**REQUIRED ACTION:**
Answer these questions from the forum thread below:
1. Which state was the woman driving through when she was pulled over?
2. What did the police do to the seats of her car?
3. About how much cash did the police seize from the pastor driving to pick up a church van?

BEGIN SOURCE EXTRACT

OHP Uses New Device To Seize Money During Traffic Stops - News9.com - Oklahoma City, OK - News, Weather, Video and Sports |

Oklahoma Cops Unveil New Device Enabling Direct Seizure Of Bank Accounts, Credit Cards | Zero Hedge


----------



## Operator6 (Oct 29, 2015)

Yeah what could go wrong ? We know all cops are good guys and would never do things just "because they can " to get at you because they don't like your attitude or the way you look.


----------



## Denton (Sep 18, 2012)

Because state troopers can spot a card used for illegal activity just like that!

Heck; who needs judges?


----------



## Operator6 (Oct 29, 2015)

Recently I lost a little more respect for the law enforcement community through first hand interaction with two separate officers. I'm not saying all cops are bad but they damn sure are not all good.

They are a reflection of the society in which we live.

Giving them the ability to seize bank accounts is ridiculous.

The police shouldn't be able to hold your possessions any longer than they can hold you.
@RedLion @Denton @Slippy


----------



## Operator6 (Oct 29, 2015)

I watched a news report once of a lady that was driving through Louisiana home to Florida. 

She was driving a nice classic mustang I believe, it's been years ago when this happened so I'm not sure exactly.


She was pulled over and they wanted to search the car. She consented to the search and the found what the police considered a substantial amount of cash, 5,000.00 or so. She had a bank statement I believe or some how had a bank withdrawal receipt to show where the money came from.

They seized the cash......

They completely destroyed the car seats by cutting them open. They basically ruined a antique car.

They found NOTHING and they refused to give the money back or repair the car.

The lady hired a lawyer and took it to the TVs news. 

Come to find out Louisiana had a bad habit of this practice.


----------



## Slippy's-Attorney (Sep 23, 2015)

There was a pastor a few years ago driving to pick up a church van.. he had cash on him and the police seized like $18,000. It took him months to get the money back

can you imagine being away from home traveling and having all your money gone... no gas, no food, no water, no hotel money

I guess it would pay to have a debit card, because you can always transfer money to it

I hope one of their legislatures gets taken for a ride and his -/her stuff taken


----------



## Operator6 (Oct 29, 2015)

Slippy's-Attorney said:


> There was a pastor a few years ago driving to pick up a church van.. he had cash on him and the police seized like $18,000. It took him months to get the money back
> 
> can you imagine being away from home traveling and having all your money gone... no gas, no food, no water, no hotel money
> 
> ...


I think the article is saying the cops can seize every card you have. Including debit cards......which is your bank account, or a bank account.

You better not be carrying a card to all your bank accounts........


----------



## Slippy's-Attorney (Sep 23, 2015)

Operator6 said:


> I think the article is saying the cops can seize every card you have. Including debit cards......which is your bank account, or a bank account.
> 
> You better not be carrying a card to all your bank accounts........

END SOURCE EXTRACT
BEGIN DATASET EXTRACT

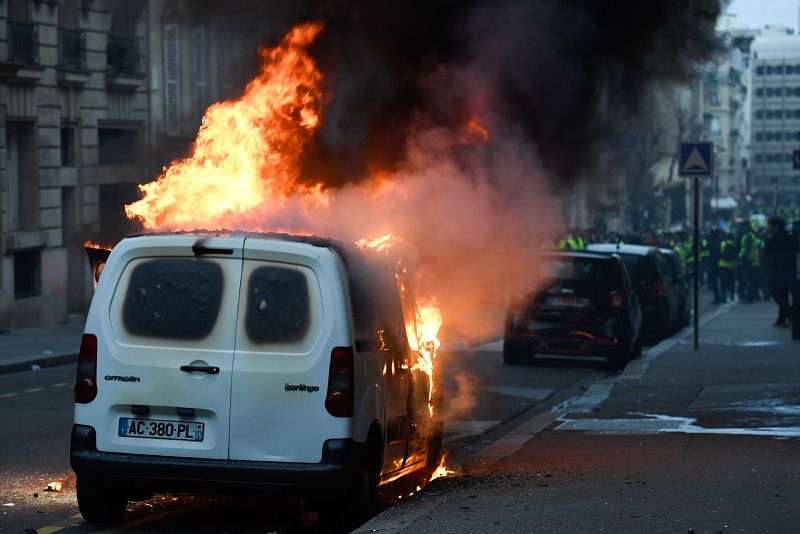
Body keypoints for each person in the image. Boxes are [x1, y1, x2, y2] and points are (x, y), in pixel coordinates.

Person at [763, 216, 795, 327]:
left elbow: (765, 252)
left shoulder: (773, 239)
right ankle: (782, 319)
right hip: (788, 270)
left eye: (770, 225)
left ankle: (792, 316)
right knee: (784, 295)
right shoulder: (789, 237)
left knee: (777, 294)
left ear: (775, 226)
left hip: (776, 270)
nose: (769, 227)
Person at [718, 232, 737, 303]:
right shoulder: (734, 244)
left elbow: (719, 253)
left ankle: (724, 294)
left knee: (722, 281)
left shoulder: (722, 243)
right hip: (731, 265)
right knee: (731, 281)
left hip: (722, 264)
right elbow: (736, 255)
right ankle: (732, 294)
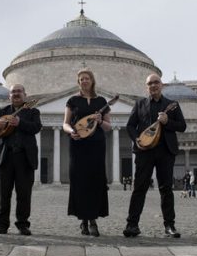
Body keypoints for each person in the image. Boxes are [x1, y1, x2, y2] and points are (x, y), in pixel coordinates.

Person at [124, 73, 186, 238]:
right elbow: (130, 125)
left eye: (156, 82)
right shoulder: (140, 104)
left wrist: (167, 122)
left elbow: (182, 126)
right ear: (147, 87)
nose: (153, 85)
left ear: (162, 84)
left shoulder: (172, 105)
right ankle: (132, 224)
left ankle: (169, 226)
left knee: (166, 189)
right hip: (144, 151)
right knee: (139, 188)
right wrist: (136, 139)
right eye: (150, 83)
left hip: (165, 151)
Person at [0, 84, 42, 235]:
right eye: (13, 92)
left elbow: (37, 127)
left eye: (19, 92)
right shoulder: (2, 111)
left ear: (25, 94)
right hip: (5, 157)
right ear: (9, 96)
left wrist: (20, 123)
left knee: (24, 194)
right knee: (4, 194)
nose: (16, 94)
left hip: (25, 158)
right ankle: (1, 224)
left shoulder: (33, 111)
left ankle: (23, 224)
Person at [62, 69, 111, 237]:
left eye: (87, 78)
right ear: (78, 82)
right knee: (79, 180)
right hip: (78, 144)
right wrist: (71, 132)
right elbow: (65, 124)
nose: (84, 81)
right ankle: (83, 220)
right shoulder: (73, 100)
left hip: (96, 144)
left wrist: (101, 120)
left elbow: (108, 127)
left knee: (95, 181)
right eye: (81, 79)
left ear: (92, 80)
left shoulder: (102, 101)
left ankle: (93, 220)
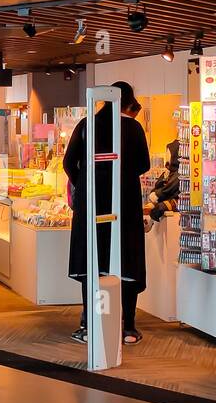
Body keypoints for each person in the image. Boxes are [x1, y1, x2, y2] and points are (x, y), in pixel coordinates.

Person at [63, 80, 151, 346]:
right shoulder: (133, 128)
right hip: (124, 204)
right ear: (127, 102)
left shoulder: (86, 125)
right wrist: (120, 178)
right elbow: (143, 165)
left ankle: (88, 324)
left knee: (93, 259)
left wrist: (86, 185)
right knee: (126, 258)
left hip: (91, 206)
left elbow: (69, 162)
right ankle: (128, 326)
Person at [145, 139, 181, 228]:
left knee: (159, 208)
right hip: (166, 200)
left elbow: (168, 189)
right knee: (152, 207)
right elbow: (159, 186)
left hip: (176, 202)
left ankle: (151, 220)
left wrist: (157, 194)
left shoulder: (179, 174)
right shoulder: (169, 173)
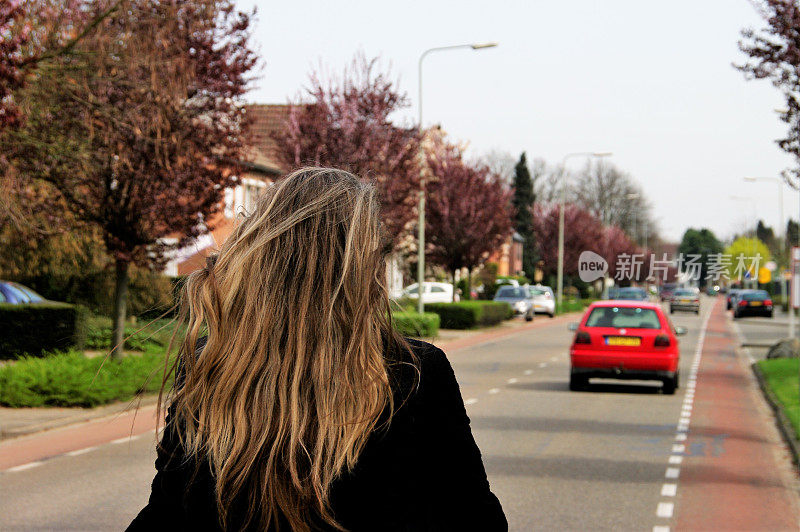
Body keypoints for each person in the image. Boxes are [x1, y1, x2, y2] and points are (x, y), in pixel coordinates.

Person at [128, 167, 507, 531]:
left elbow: (167, 513)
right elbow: (475, 517)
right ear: (364, 271)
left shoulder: (212, 361)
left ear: (259, 261)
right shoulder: (414, 371)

END DATASET EXTRACT

**SOLVED PROBLEM:**
1. Louisiana.
2. They cut the seats open, destroying them.
3. About $18,000.